Há setenta três anos, uma gráfica provinciana publicava o primeiro livro de uma jovem, edição particular, paga pela própria autora. "Descreva bem a sua aldeia e descreverás o mundo" - aconselhava um romancista russo. A jovem de 19 anos, isolada no sertão cearense, não conhecia a frase. Mesmo assim, na capa de seus originais, escreveu simplesmente: "O Quinze", referindo-se à maneira nordestina ao ano de 1915, e, por extensão, à seca daquele ano. A seca que invadiu seu romance e, em seguida, a literatura nacional.
O ciclo regionalista, que se constituiria num do mais fecundos do Brasil, teria seu começo, em conteúdo e forma, naquele pequeno-grande romance da professora cearense de 19 anos: Em todos os sentidos, uma obra-prima, continuada mais tarde nos melhores momentos de José Lins do Rego, Graciliano Ramos e Jorge Amado, a santíssima trindade do nosso romance regional.
"O Quinze" não fez sucesso na crítica cearense, mas estourou no Rio e em São Paulo.
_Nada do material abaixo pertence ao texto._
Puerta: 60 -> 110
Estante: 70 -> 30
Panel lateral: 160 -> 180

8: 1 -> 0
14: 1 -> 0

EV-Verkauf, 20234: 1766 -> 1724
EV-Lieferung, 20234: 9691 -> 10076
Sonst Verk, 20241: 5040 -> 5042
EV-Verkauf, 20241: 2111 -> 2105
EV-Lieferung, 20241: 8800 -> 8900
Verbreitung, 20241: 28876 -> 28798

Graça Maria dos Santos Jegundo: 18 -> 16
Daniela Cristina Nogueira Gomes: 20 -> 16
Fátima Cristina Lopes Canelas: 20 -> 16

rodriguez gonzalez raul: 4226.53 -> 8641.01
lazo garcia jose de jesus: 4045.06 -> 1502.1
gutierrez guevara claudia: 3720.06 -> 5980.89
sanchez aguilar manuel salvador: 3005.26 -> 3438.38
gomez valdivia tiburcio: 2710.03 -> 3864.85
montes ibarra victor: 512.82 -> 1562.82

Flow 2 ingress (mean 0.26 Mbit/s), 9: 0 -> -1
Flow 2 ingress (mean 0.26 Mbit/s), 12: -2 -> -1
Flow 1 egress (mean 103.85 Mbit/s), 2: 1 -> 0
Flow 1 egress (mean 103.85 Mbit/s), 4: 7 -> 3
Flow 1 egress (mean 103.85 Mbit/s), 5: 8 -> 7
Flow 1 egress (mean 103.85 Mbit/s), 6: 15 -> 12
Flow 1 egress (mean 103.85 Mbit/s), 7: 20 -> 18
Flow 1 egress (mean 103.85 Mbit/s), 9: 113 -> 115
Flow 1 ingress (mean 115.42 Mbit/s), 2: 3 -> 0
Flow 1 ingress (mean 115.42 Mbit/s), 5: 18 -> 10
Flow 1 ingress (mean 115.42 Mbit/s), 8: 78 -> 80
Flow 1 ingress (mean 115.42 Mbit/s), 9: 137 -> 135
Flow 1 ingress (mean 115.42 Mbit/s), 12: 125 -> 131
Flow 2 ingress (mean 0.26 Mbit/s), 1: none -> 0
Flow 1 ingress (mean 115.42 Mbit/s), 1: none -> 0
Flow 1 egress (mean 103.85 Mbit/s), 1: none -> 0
Augusto Frederico Schmidt deu um salto à frente de sua época e dedicou ao romance famoso artigo.
A história é conhecida: Rachel não ficou na promessa e foi à luta. Publicou novos romances (João Miguel, Caminho das Pedras, As Três Marias, Dora, Doralina, Memorial de Maria Moura), tornou-se cronista, fez teatro. Em conjunto, uma obra de consistência clara, atuante, sedimentada numa dignidade que se tornou um dos raros consensos nacionais. Em poema bastante badalado, Manuel Bandeira chamou-a de "nata e flor do nosso povo" e louvou o seu amor de tia. Outros a preferem chamar de "madrinha" - e, em certo sentido, ela é realmente uma espécie de madrinha de todos os que escrevem neste País.
Basta uma releitura de "O Quinze" para sentirmos a segurança com que a moça de 19 anos, num distante Ceará que só nos chegava pelos Itas do norte, invadiu o cenário e a literatura do Brasil. Seu estilo é enxuto, sem bordados. "Passava quase todo o dia na Estação, alegre como uma feira, cheia de gente como uma missa."
O que difere Rachel de seus irmãos regionalistas (Zé Lins, Graciliano e Jorge Amado) é uma certa penumbra machadiana: "Tanta fome, tanta sede, tanto sol". Tanta Rachel.